Safety Assesment of Traction Control in Autonomous Vehicles

Assessment of Traction Control in Autonomous Vehicles

team Deepers

This bachelor thesis presents the safety assessment of the traction control system of an autonomous vehicle. To do so, the ASE/Rover-1 autonomous robot car is examined with two state of the art safety analysis methods, namely FMEA and STAMP. FMEA is a more traditional approach starting with hardware and eventually reaching software, whereas the more recent STAMP focuses on high-level interactions between the systems components. These methodologies were used to address both internally and externally caused failures within the system. The results are subsequently ranked according to their relevance and potential impact. This ranking enables the practical application of selected mitigations in the overall ASE hardware and software frameworks. Internally, reducing noise in steering values has been tackled as the main issue by implementing five different filtering algorithms. Externally, vehicle slippage was examined but severe drawbacks were observed which prevented satisfactory results. Then, any implementation is evaluated with both successes and limitations explored.

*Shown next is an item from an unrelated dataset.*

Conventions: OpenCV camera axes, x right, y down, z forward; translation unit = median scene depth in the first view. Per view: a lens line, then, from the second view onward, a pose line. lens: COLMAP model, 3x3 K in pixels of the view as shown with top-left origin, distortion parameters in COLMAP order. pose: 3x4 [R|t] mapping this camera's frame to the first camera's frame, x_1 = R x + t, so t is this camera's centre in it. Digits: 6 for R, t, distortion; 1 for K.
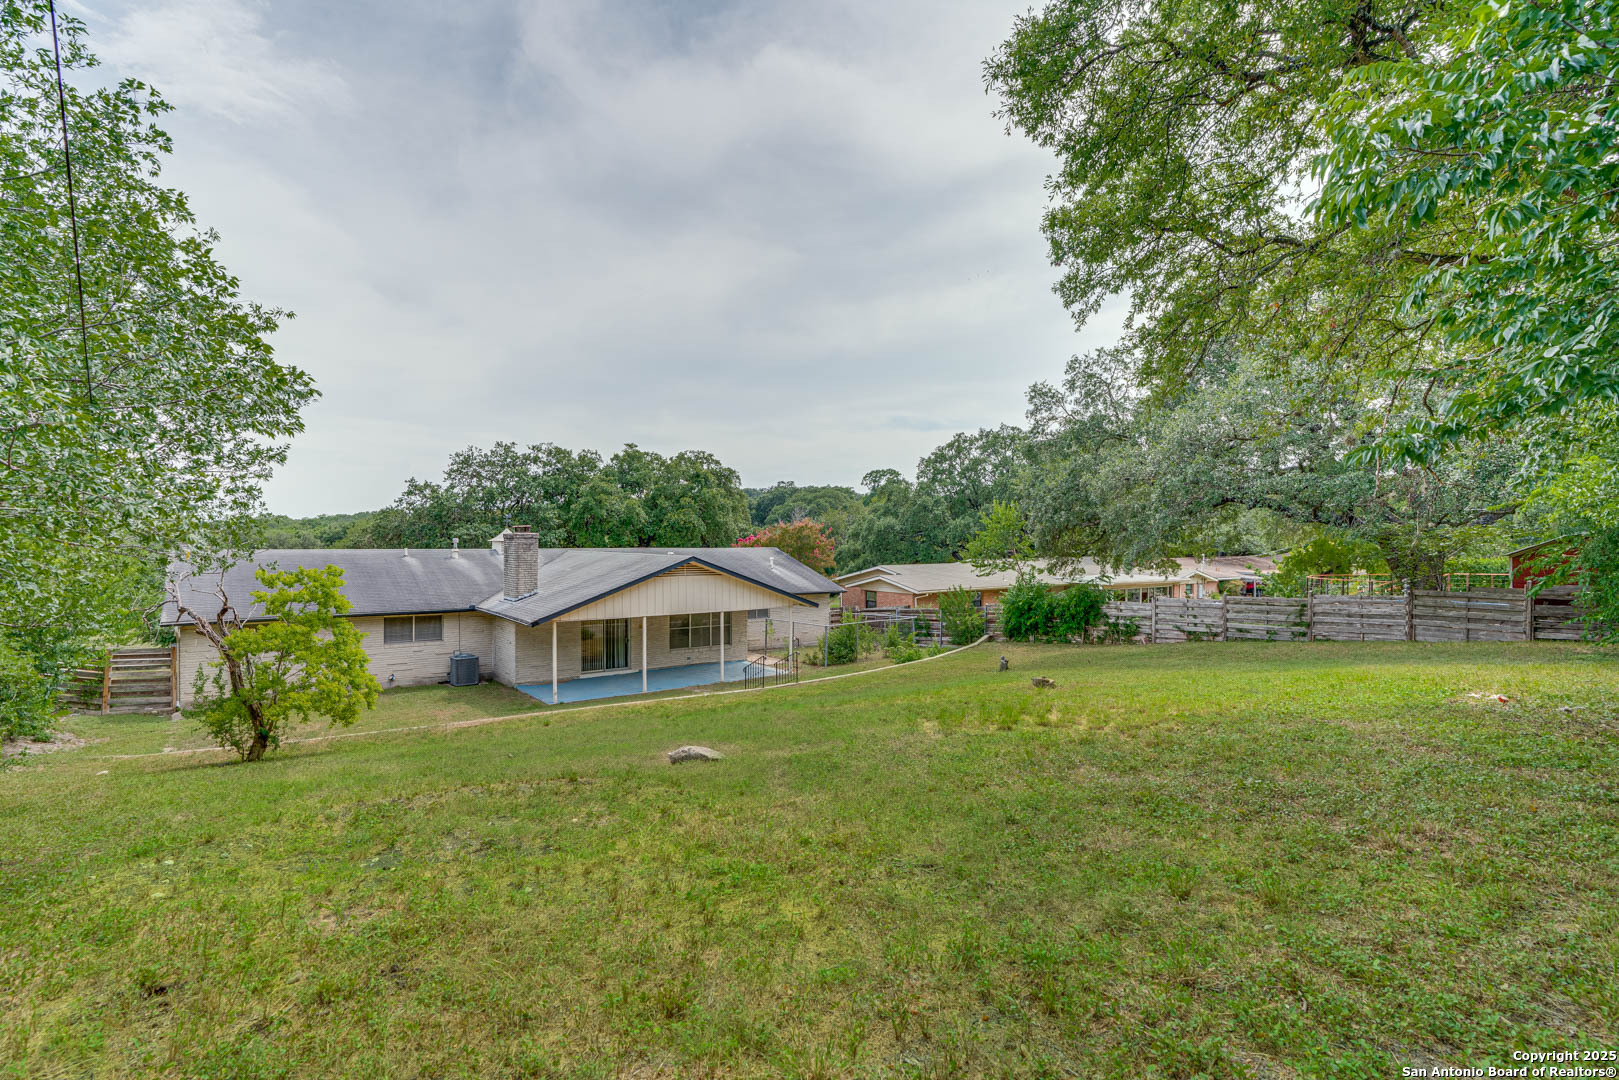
lens RADIAL K [[742.1, 0, 806.1], [0, 742.1, 543.9], [0, 0, 1]] dist [0.000084, 0.000440]
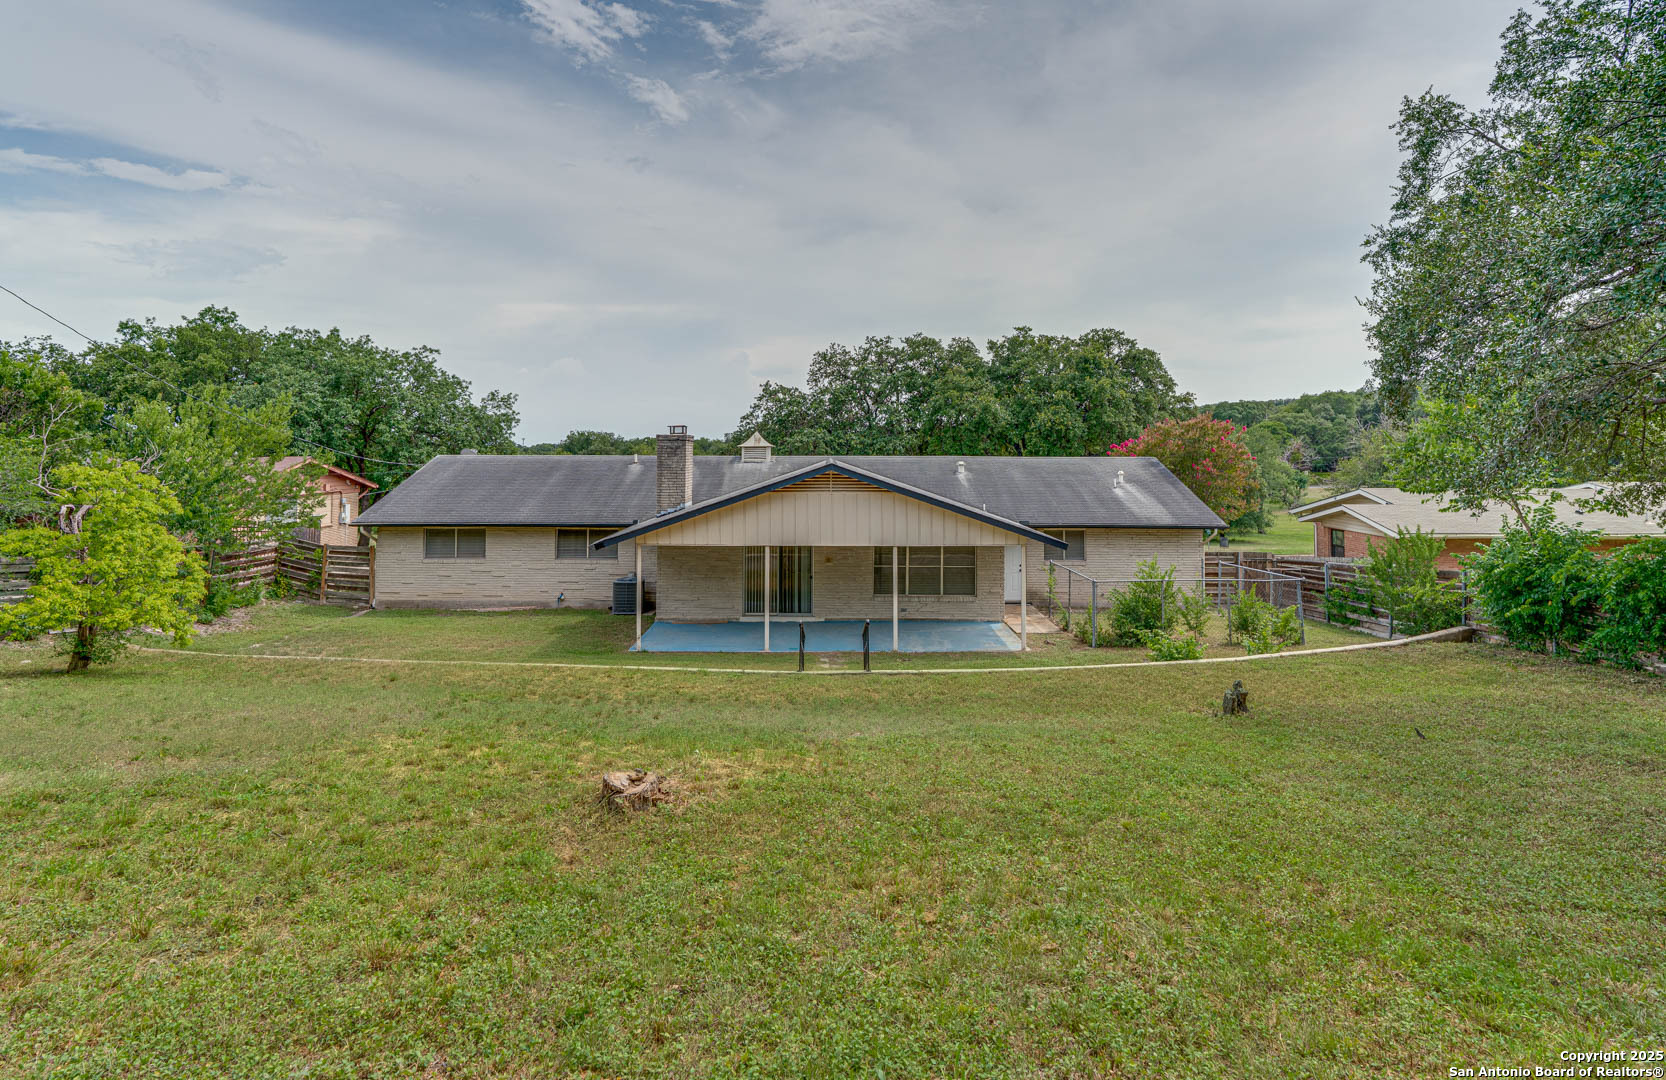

Lane Centering and Image Processing Techniques for Autonomous Driving

Image Segmentation and Lane Positioning Optimization in Autonomous Driving Systems

team Adapt

This thesis explores image segmentation and lane positioning in autonomous driving systems using a small-scale rover environment. The research addresses two primary questions: the assessment of different image segmentation techniques, and the lane centering performance of two vision-based lateral control methods that utilize a Dynamic Look-ahead and Static Look-ahead. The study employs a variety of segmentation methods, including threshold-based and deep-learning-based approaches, evaluated on both custom and benchmark datasets. For lateral control, the research introduces a dynamic method that adjusts the look-ahead value based on real-time conditions. Results indicate that deep-learning methods have the advantage in accuracy and robustness, whilst the traditional methods have the advantage in efficiency and speed, and the Dynamic Look-ahead method offers improved lane centering only under optimal conditions while the Static Look-ahead returns more robust results. These findings contribute many insights to the field of vehicle vision technology and provide further innovation in autonomous systems.